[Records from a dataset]
---*---

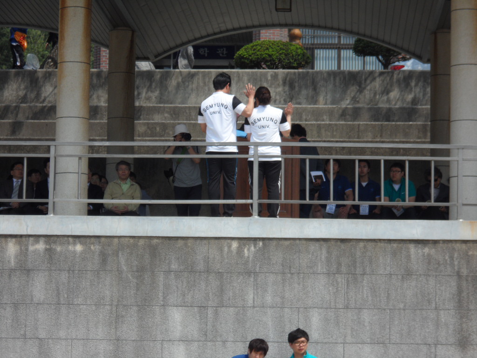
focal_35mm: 130
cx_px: 238
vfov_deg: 11.4
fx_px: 1791
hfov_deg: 15.2
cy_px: 179
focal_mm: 24.5
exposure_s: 1/350
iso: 80
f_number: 5.9
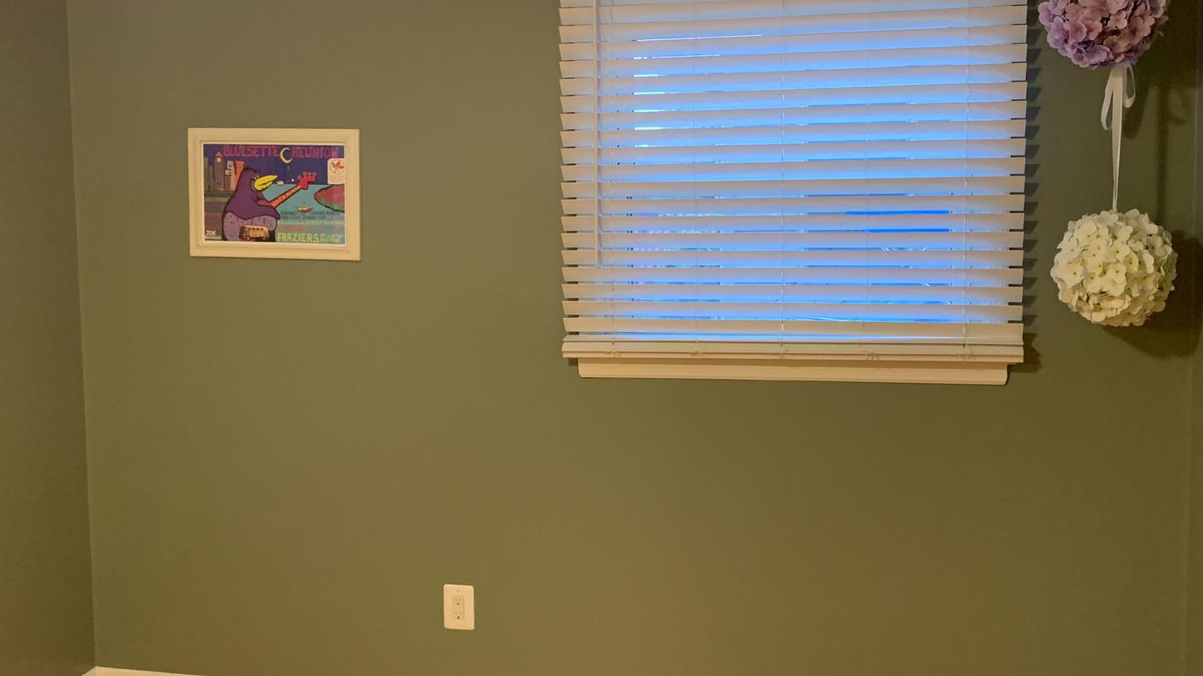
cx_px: 586
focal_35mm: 41
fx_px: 1308
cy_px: 299
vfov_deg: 29.0
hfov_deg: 49.4
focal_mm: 4.25
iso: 320
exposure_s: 1/40
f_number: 1.8
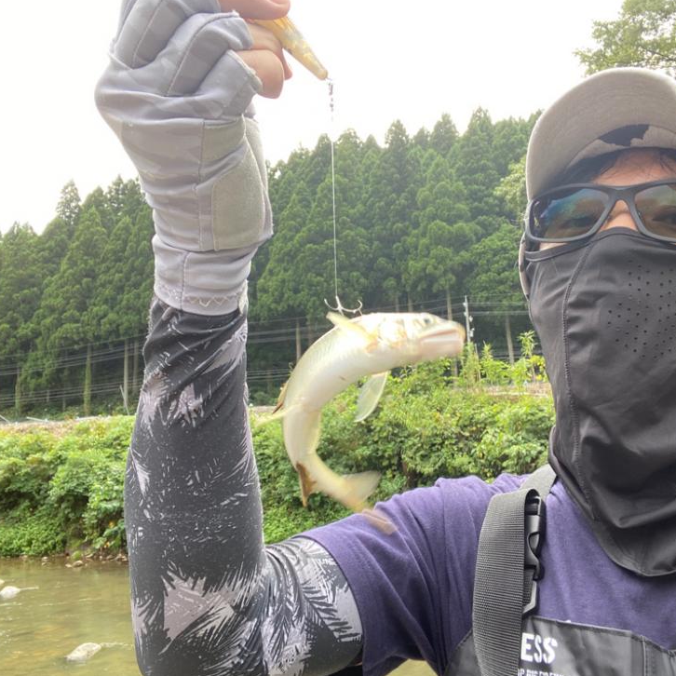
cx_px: 366
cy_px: 330
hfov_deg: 57.2
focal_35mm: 28
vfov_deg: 57.3
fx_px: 619
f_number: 2.2
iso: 40
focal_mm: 2.71
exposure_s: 1/122
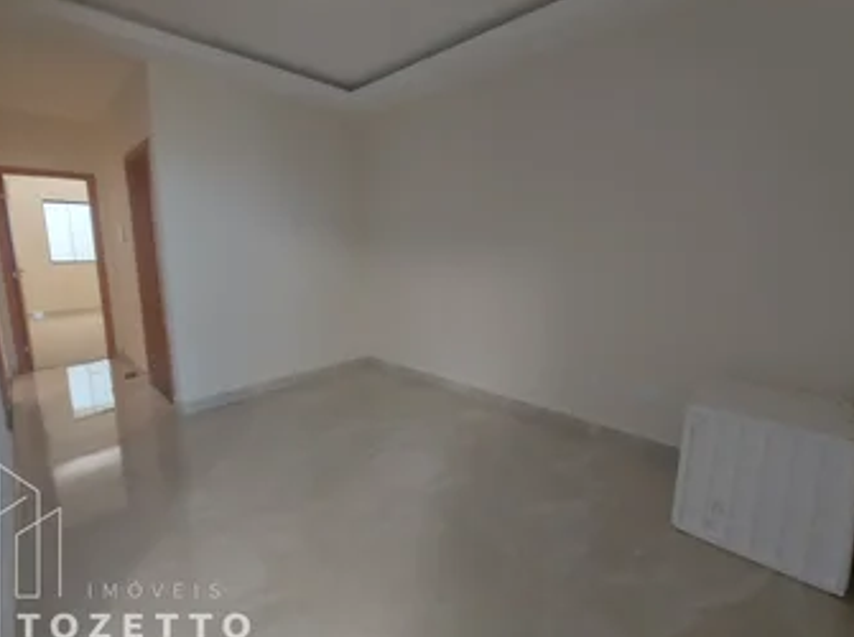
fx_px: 369
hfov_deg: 98.1
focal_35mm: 15
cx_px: 454
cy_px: 294
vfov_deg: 81.4
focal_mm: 1.74
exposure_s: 1/60
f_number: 2.2
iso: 160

---*---

# TASK DESCRIPTION
Because only the text is wanted, repeat all the entries exactly and leave out the pictures.

# REPLY TO THE EXERCISE
focal_35mm: 130
cx_px: 238
vfov_deg: 11.4
fx_px: 1791
hfov_deg: 15.2
cy_px: 179
focal_mm: 24.5
exposure_s: 1/350
iso: 80
f_number: 5.9
cx_px: 586
focal_35mm: 41
fx_px: 1308
cy_px: 299
vfov_deg: 29.0
hfov_deg: 49.4
focal_mm: 4.25
iso: 320
exposure_s: 1/40
f_number: 1.8
cx_px: 366
cy_px: 330
hfov_deg: 57.2
focal_35mm: 28
vfov_deg: 57.3
fx_px: 619
f_number: 2.2
iso: 40
focal_mm: 2.71
exposure_s: 1/122
fx_px: 369
hfov_deg: 98.1
focal_35mm: 15
cx_px: 454
cy_px: 294
vfov_deg: 81.4
focal_mm: 1.74
exposure_s: 1/60
f_number: 2.2
iso: 160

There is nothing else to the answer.